What to do: Rewrite the listing below with "transcribe" changed to "write out" and everything else left as is.

Dataset content:
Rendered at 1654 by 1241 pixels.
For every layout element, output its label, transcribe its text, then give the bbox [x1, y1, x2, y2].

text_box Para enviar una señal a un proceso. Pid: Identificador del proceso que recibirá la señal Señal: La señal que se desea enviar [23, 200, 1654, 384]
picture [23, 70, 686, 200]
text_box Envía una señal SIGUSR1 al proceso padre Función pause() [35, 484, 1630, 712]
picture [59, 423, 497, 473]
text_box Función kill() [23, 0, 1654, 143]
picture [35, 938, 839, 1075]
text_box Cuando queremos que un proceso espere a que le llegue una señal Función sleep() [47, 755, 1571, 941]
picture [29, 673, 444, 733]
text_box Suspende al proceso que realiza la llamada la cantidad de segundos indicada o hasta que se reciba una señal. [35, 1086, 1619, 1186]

Exercise answer:
Rendered at 1654 by 1241 pixels.
For every layout element, output its label, write out its text, then give the bbox [x1, y1, x2, y2].

text_box Para enviar una señal a un proceso. Pid: Identificador del proceso que recibirá la señal Señal: La señal que se desea enviar [23, 200, 1654, 384]
picture [23, 70, 686, 200]
text_box Envía una señal SIGUSR1 al proceso padre Función pause() [35, 484, 1630, 712]
picture [59, 423, 497, 473]
text_box Función kill() [23, 0, 1654, 143]
picture [35, 938, 839, 1075]
text_box Cuando queremos que un proceso espere a que le llegue una señal Función sleep() [47, 755, 1571, 941]
picture [29, 673, 444, 733]
text_box Suspende al proceso que realiza la llamada la cantidad de segundos indicada o hasta que se reciba una señal. [35, 1086, 1619, 1186]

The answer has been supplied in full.